There are actually two different deviations you can take from here depending on whether you would prefer walking on concrete or grass. A stile in the hedge on your right as you head out of the village will take you on a slight jaunt across a field. Alternatively, you can continue to walk along the road. Even if you take the more rural route through the greenery, you’ll eventually join up with the road again. After you’ve conquered this slight uphill section, and possibly been overtaken by a few cars breaking the silence along the way, you will reach a T-junction.

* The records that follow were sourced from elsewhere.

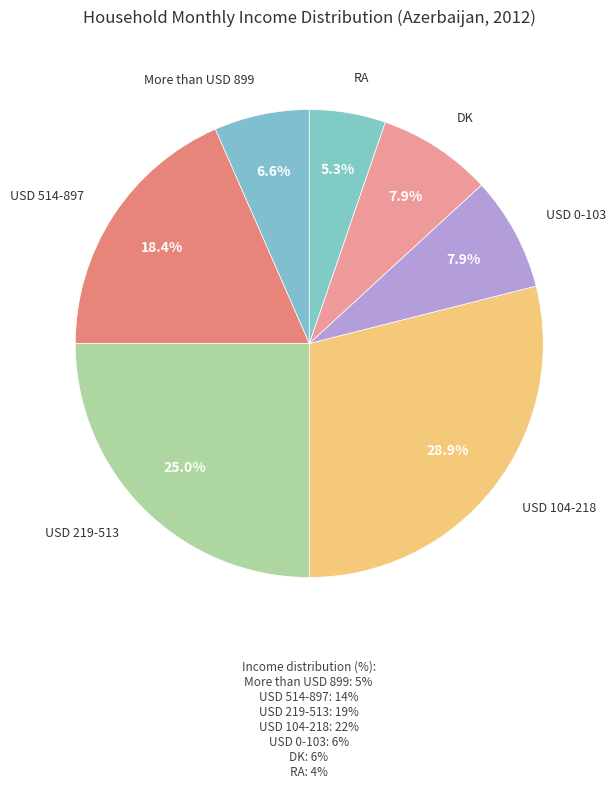

What is the smallest slice in the pie chart?

RA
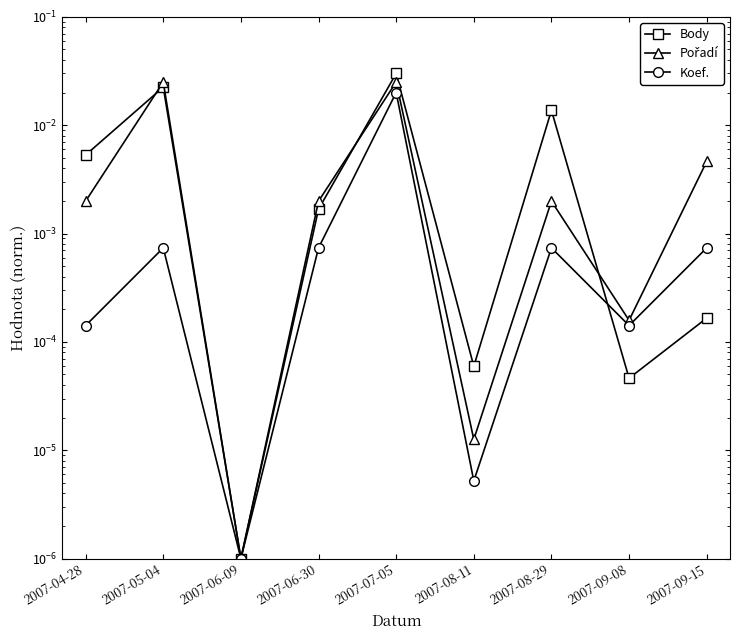

Rank the series by their average value, from lowest to highest.

Koef., Pořadí, Body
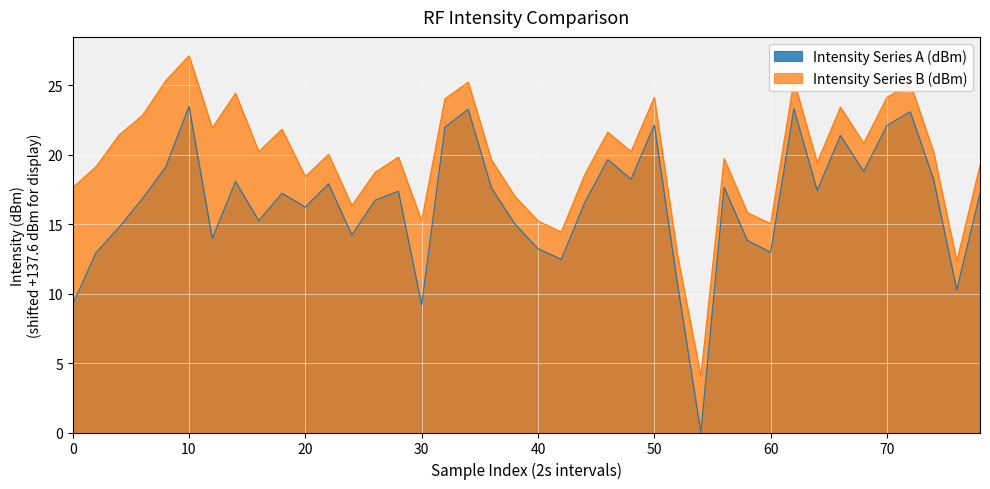

What is the label of the 30th point from the left?

29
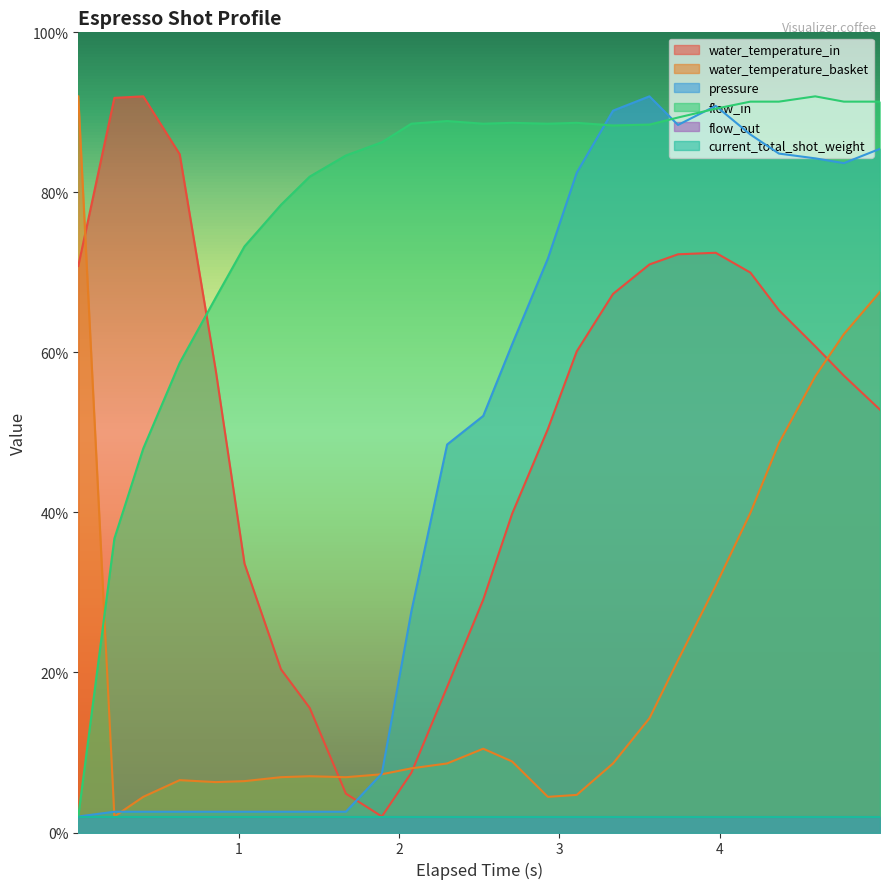

After their last crossing, which series has the higher values: water_temperature_in or water_temperature_basket?

water_temperature_basket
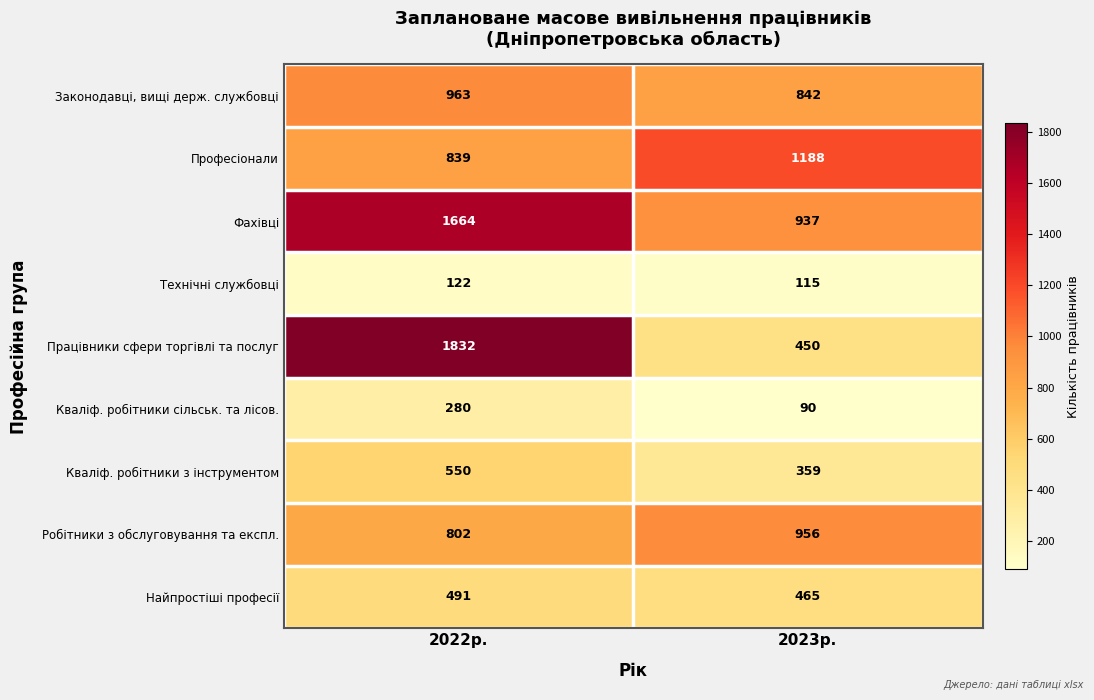

The Технічні службовці series shows 115 at 2023р.. True or false?

True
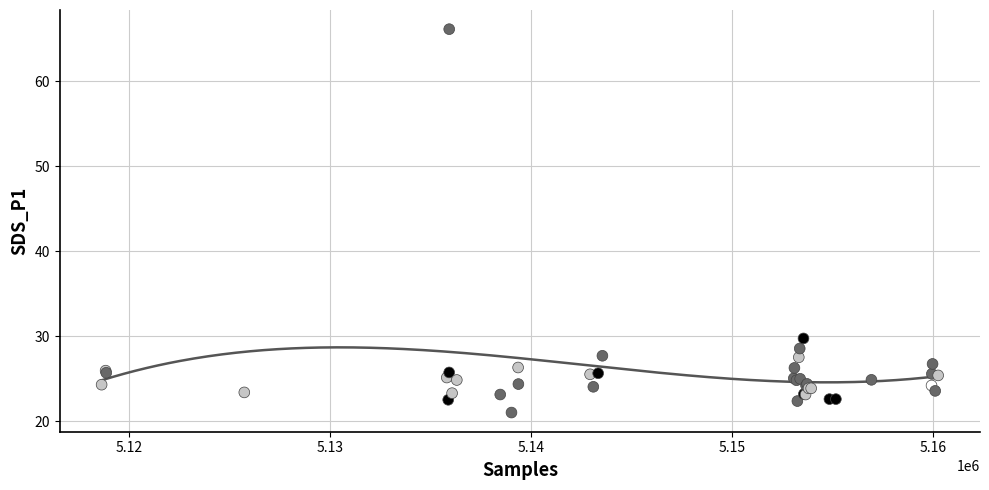

What Y value in the scatter plot is closest to 43?

29.8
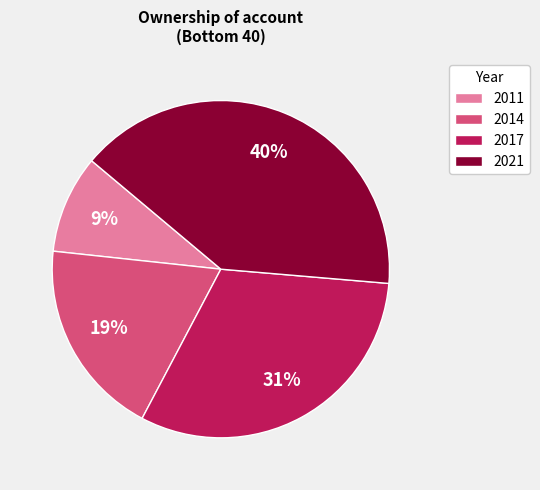

How many slices are in this pie chart?

4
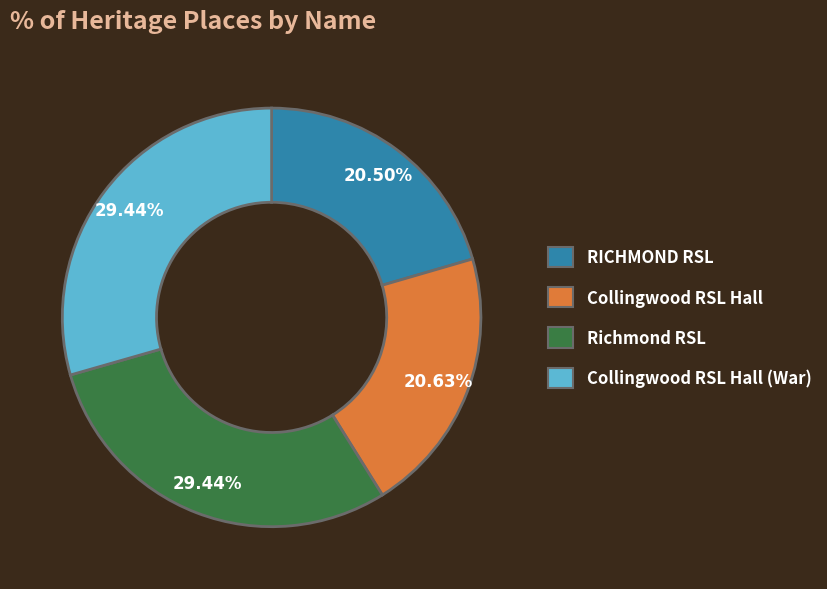

What is the ratio of the value at Richmond RSL to the value at Collingwood RSL Hall (War)?

1.0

From here, you need to turn left and then, a very short time later, immediately right onto a farm track. As with the start of the route, the potential to easily head in the wrong direction arises once again when you reach a sharp double-turn in the track. Instead of following the track towards a farm in the distance, you need to continue straight on after the first bend through a gap in the hedge into another field. Then, follow this trail on the other side of the hedgerow until you reach a gate on the right.
After you’ve made your way through here, you’ll come across a large tree which has a tyre swing hanging from one of its branches (at least it did at the time of this walker’s visit). From here, follow the track along into the large dale – Worm Dale - ahead of you and, as you traverse your way through the valley, watch out for the bulls should they be around!
You’ll know you’ve reached the end of this when you come across the aforementioned spiral sculpture. This point is at the confluence of two glacial valleys and its twisted form is intended to reflect the flow of ice and water which created this remarkable landscape during the last ice age.
Following the curves of the sculpture around to the left, you’ll re-enter Thixen Dale again, albeit in a different section heading north this time. The route back to the village from this point is fairly straightforward – simply follow the valley along until you reach a T-junction. Then, turn right onto the road which, after a left turn into the village, will get you back to where you started around eight miles earlier.
Should you be feeling peckish or just a tad thirsty after your day’s efforts, the homely and wonderfully traditional Cross Keys pub at the centre of Thixendale has been serving locals and travellers since at least 1851. From late March, it is open daily from 12pm to 3pm and also between 6pm (7pm Sunday) and 11pm.